Indian Government Asks VPN Service Providers to Collect User Data, Here’s Why

Indian Government says that these directions will enhance overall cyber security posture and ensure safe and trusted Internet in the country

The Indian Computer Emergency Response Team (CERT-In), under the aegis of the Ministry of Information and Technology, Government of India recently made it mandatory for data centers, virtual private server (VPS) providers, VPN service providers, cloud service providers to store user data for five years. This decision has been taken to identify and close certain gaps that were hindering the process of incident analysis, said CERT-in.

“During the course of handling cyber incidents and interactions with the constituency, CERT-In has identified certain gaps causing hindrance in incident analysis. To address the identified gaps and issues so as to facilitate incident response measures, CERT-In has issued directions relating to information security practices, procedure, prevention, response and reporting of cyber incidents under the provisions of sub-section (6) of section 70B of the Information Technology Act, 2000. These directions will become effective after 60 days,” said a statement from the organisation.
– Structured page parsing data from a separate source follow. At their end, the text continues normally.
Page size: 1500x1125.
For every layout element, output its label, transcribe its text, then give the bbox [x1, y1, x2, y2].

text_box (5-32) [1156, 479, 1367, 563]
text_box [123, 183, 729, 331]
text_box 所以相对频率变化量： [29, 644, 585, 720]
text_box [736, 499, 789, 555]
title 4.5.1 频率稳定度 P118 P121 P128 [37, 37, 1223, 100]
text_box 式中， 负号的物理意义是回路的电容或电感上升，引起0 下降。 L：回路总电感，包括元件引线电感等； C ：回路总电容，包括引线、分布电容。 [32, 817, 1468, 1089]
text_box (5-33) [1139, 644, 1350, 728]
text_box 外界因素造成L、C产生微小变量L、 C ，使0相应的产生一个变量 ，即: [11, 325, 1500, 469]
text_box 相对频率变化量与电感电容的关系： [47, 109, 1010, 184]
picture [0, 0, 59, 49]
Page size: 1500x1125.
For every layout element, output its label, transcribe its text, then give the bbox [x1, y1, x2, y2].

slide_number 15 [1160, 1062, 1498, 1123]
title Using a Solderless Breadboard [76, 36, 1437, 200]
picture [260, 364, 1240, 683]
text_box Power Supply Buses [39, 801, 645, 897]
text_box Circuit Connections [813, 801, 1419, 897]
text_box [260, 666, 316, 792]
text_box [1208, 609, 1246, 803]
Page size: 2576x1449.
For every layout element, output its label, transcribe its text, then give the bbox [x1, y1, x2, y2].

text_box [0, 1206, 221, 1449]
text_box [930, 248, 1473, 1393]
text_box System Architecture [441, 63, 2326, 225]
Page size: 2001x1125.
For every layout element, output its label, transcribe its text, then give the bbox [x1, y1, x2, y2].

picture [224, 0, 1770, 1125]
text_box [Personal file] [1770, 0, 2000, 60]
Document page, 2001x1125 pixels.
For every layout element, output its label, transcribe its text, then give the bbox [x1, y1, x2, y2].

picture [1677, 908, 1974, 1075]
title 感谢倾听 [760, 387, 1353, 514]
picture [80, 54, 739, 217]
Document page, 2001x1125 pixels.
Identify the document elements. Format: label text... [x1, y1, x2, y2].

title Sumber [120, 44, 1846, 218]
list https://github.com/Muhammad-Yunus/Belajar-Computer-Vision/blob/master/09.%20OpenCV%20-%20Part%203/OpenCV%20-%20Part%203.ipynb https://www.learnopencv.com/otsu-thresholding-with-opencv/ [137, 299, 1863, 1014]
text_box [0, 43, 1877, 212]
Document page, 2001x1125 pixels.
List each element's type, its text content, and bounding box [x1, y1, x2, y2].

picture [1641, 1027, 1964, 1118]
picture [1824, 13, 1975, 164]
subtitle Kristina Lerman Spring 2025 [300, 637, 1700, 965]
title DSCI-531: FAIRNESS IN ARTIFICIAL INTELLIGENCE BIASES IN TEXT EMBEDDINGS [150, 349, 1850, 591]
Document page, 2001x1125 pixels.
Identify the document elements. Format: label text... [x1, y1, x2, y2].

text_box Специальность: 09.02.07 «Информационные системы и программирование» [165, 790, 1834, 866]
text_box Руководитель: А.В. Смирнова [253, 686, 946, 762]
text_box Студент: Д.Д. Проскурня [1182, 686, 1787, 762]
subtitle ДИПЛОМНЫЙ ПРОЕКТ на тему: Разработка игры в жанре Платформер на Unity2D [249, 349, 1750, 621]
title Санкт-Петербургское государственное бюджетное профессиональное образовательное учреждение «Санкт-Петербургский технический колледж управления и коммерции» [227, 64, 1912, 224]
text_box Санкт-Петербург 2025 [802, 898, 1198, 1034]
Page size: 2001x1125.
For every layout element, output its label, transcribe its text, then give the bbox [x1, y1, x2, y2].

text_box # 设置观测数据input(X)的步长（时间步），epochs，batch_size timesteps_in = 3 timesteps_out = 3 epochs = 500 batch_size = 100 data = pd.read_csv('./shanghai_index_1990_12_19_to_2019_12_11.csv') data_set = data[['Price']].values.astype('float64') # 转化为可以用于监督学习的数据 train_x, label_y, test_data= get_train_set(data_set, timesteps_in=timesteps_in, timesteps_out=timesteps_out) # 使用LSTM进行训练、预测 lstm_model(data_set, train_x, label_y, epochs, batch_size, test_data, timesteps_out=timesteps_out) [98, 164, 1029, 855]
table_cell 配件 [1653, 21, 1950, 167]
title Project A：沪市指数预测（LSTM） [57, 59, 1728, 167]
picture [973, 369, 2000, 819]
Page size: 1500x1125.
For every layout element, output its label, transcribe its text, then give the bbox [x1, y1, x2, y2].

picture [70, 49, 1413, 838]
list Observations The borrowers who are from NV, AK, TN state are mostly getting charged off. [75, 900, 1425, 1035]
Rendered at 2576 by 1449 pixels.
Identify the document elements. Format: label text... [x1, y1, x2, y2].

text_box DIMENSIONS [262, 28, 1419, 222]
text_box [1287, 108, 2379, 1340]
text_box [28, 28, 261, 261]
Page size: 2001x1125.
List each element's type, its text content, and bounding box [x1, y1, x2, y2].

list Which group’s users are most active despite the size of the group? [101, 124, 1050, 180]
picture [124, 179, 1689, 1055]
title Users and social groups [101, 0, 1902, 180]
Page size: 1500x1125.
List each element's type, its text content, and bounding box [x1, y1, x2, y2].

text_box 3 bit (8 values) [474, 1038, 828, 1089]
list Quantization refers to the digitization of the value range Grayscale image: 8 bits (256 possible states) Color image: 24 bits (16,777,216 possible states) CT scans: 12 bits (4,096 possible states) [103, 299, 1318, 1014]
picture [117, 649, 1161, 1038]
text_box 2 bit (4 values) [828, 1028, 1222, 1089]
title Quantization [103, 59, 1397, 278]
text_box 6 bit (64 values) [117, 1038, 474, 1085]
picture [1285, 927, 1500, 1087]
Information That Needs to Be Maintained by VPN Service Providers

VPN service providers will have to register the following information which must be maintained by them for a period of 5 years or longer duration as mandated by the law:

• Validated names of subscribers or customers hiring the services.
• Period of hire including dates.
• IPs allotted being used by the members.
• Email address and IP address and time stamp used at the time of registration or on-boarding.
• Purpose for hiring services. 
• Validated address and contact numbers.
• Ownership pattern of the subscribers or customers hiring services.

Furthermore, service providers will also have to mandatorily report the following incidents to CERT-in:

• Targeted scanning or probing of critical networks or systems.
• Compromise of critical systems or information.
• Unauthorised access of IT systems or data.
• Defacement of website or intrusion into a website and unauthorised changes such as inserting malicious code, links to external websites and so on. 
• Malicious code attacks such as spreading of virus, worm, Trojan, Bots, Spyware, Ransomware or Cryptominers.
• Attack on servers such as database, mail and DNS and network devices such as routers.
• Identity theft, spoofing and phishing attacks
• Denial of service (DoS) and distributed denial of service (DDoS) attacks.
• Attacks on critical infrastructure, SCADA and operational technology systems and Wireless networks.
• Attacks on application such as e-governance, e-commerce and others.
• Data breach, and data leak.
• Attacks on Internet of Things (IoT) devices and associated systems, networks, software, and servers.
• Attacks or incident affecting digital payment systems.
• Attacks through malicious mobile apps.
• Fake mobile apps.
• Unauthorised access to social media accounts, and so on.